South Carolina denied her request for unemployment benefits, but the Supreme Court said its policy violated Sherbert’s right to practice her religion without any compelling reason to do so. For most of the next three decades, the so-called Sherbert Test — does this governmental action needlessly burden the practice of religion? — governed the legal battleground between state and church.
But in 1990, the more conservative Supreme Court of William Rehnquist essentially did away with the Sherbert Test. In the case Employment Division v. Smith, the court upheld Oregon’s refusal to pay unemployment benefits for two men fired from their drug-rehab counseling jobs after they were caught using peyote as a rite in the Native American Church. The law was targeted on everybody, the court ruled, not just church members, so tough beans.
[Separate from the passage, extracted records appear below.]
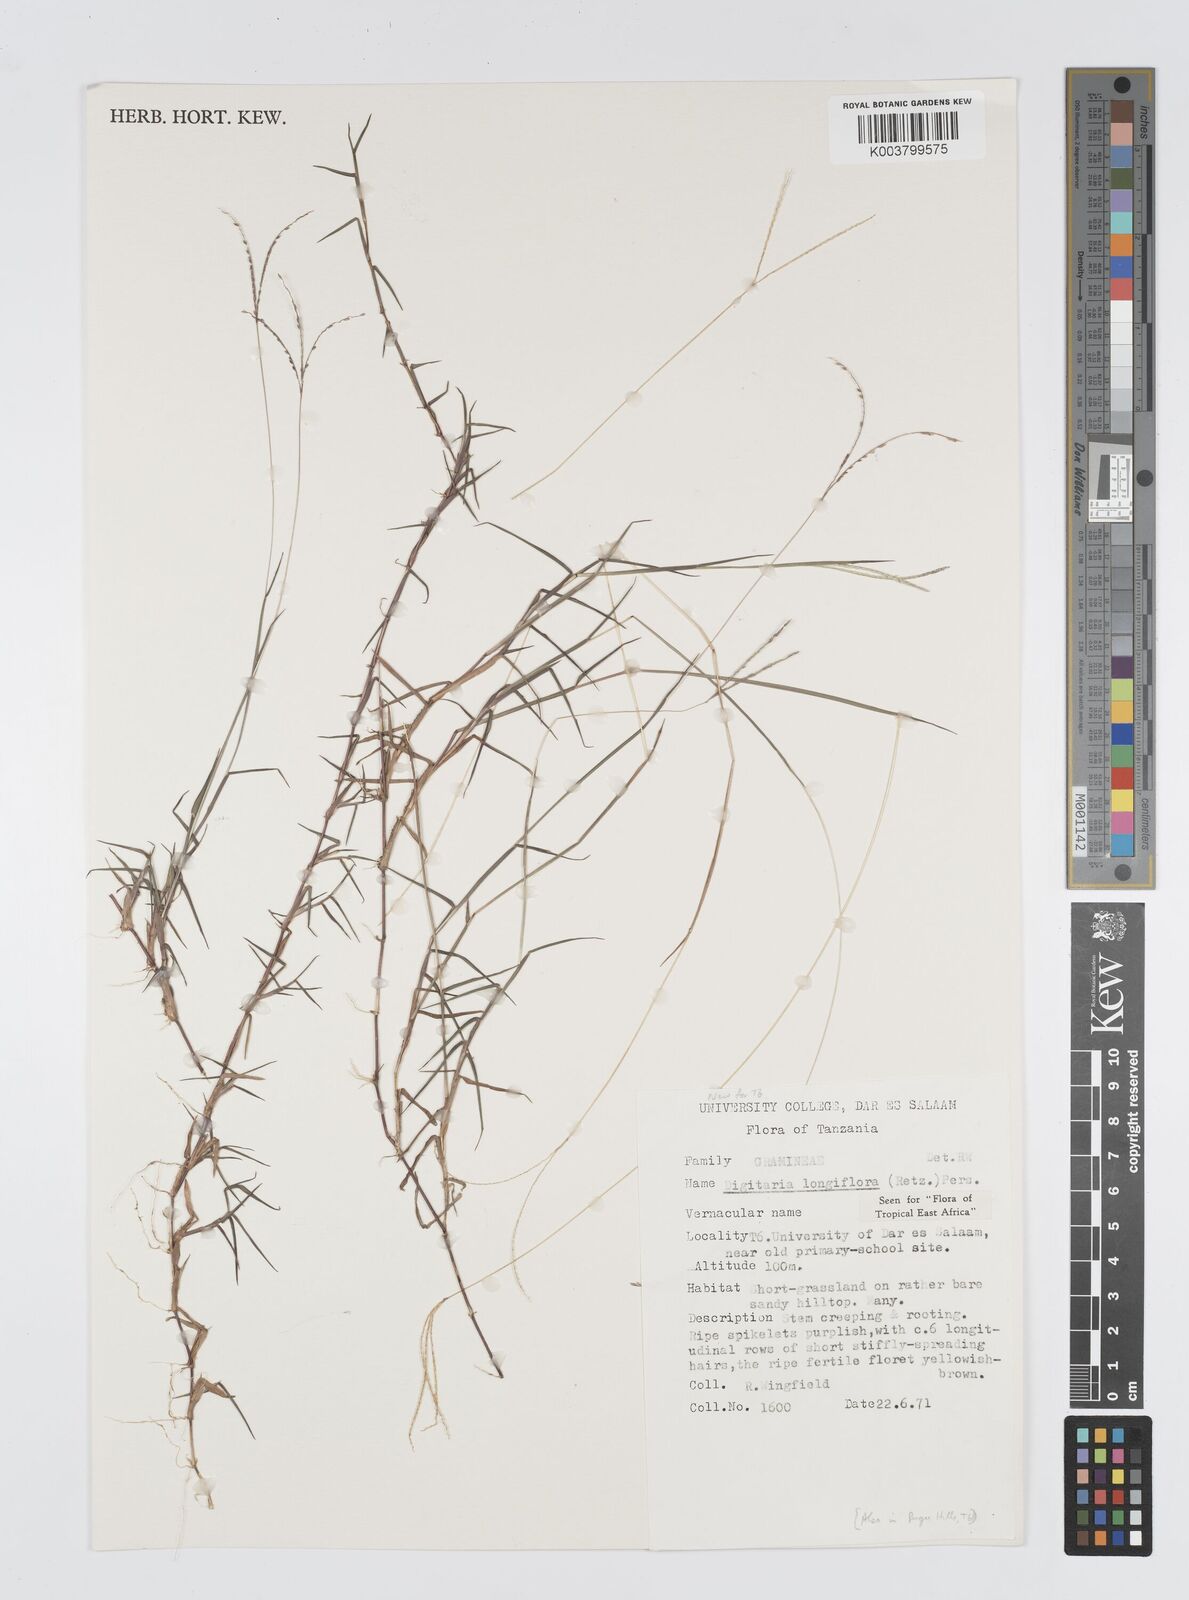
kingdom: Plantae
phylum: Tracheophyta
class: Liliopsida
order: Poales
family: Poaceae
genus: Digitaria
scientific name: Digitaria longiflora
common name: Wire crabgrass
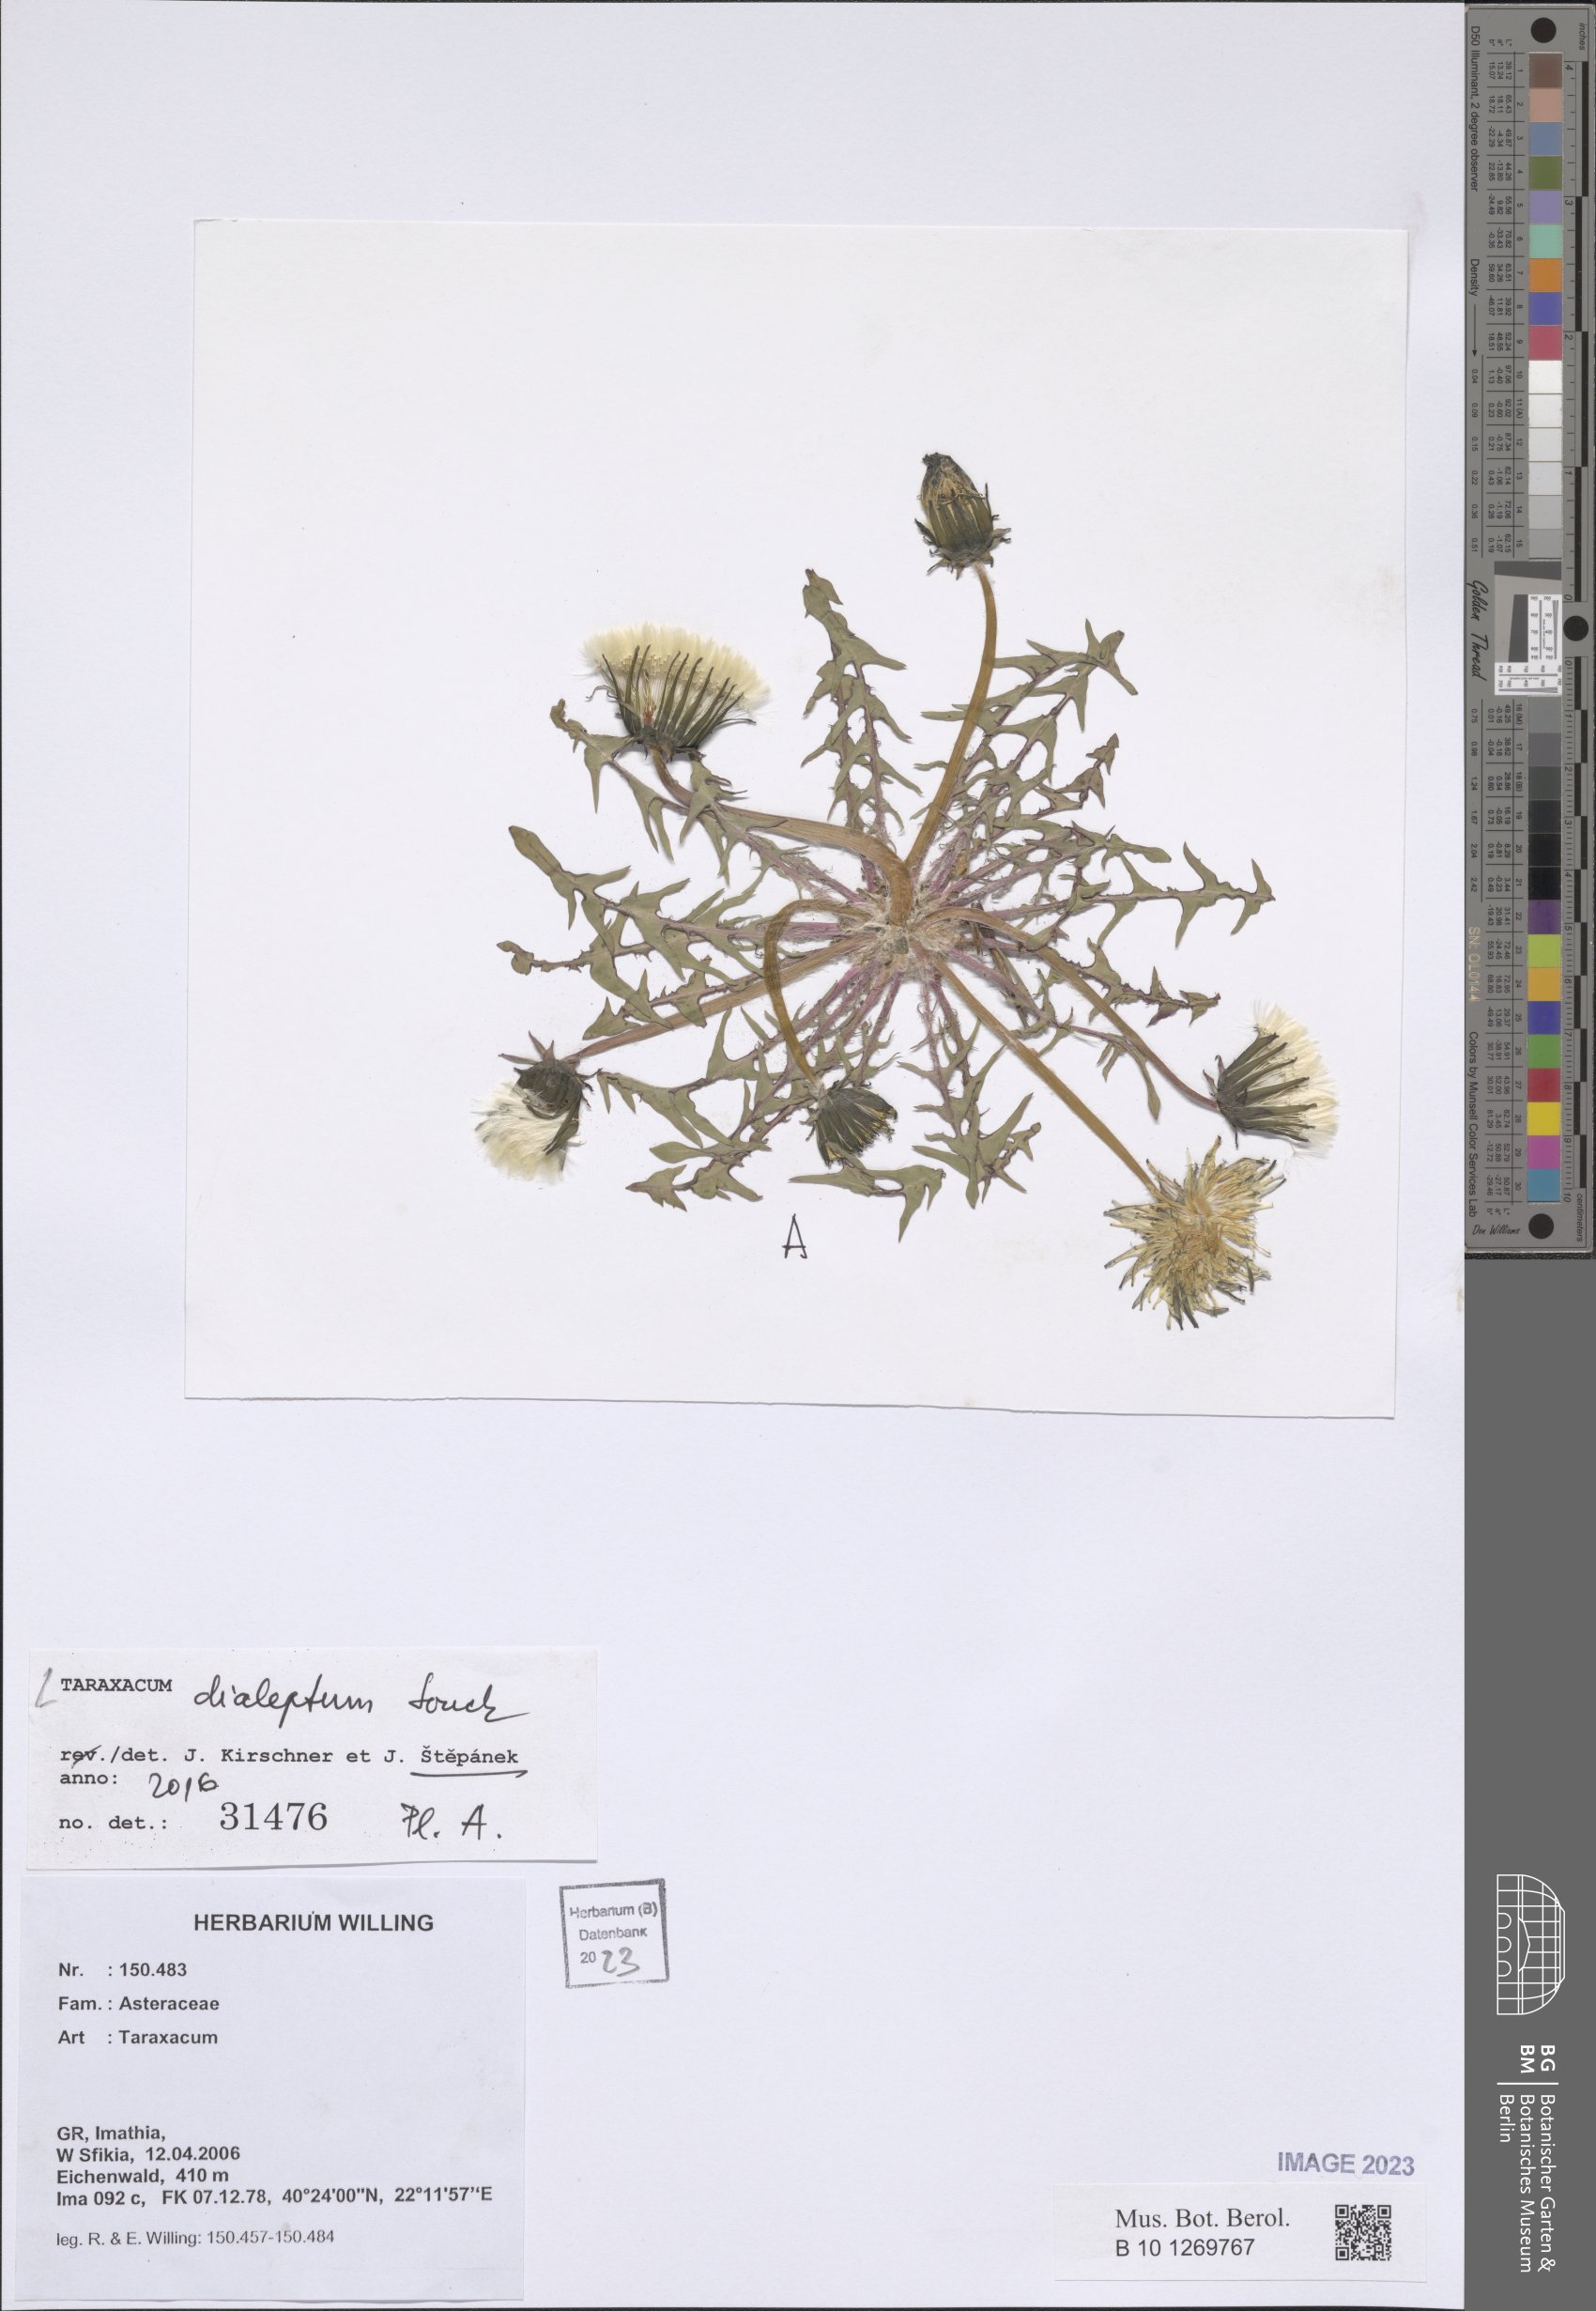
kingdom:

It was popular outrage over the Smith decision that led to passage of the federal RFRA three years later, reestablishing the Sherbert test for court cases involving religious liberty. And while the new law had support across the political spectrum, it was liberal groups like the ACLU and the American Jewish Congress that really muscled it through.
The bill was sponsored by progressive poster boy Charles Schumer, then a New York congressman, now a senator, though that seems to have slipped his mind.
When the Indiana law took effect last week, Schumer immediately tweeted that the NCAA should move this year’s Final Four basketball games to New York, where there are “plenty of great venues that don’t discriminate.”
Why liberals, who used to think the RFRA was a great piece of civil-liberties legislation, now regard it as a jihadist attack on gays is a profound mystery. If it’s been a factor in any major case involving discrimination against gays, I haven’t been able to find it. Mostly it’s invoked for stuff like whether Amish buggies in Minnesota must have fluorescent lights or if Texas preservationists can block renovations on a historic church.
Sometimes the religionists win (in Minnesota) and sometimes they lose (in Texas), because the RFRA doesn’t establish any absolute rights for religion. It simply calls for courts to use a balancing test in evaluating whether laws crimp the practice of religion. There’s not a single word in the law about gays or discrimination. But don’t take my word for it.
Just ask President Obama, who as a state legislator voted in favor of an RFRA in Illinois in 1998.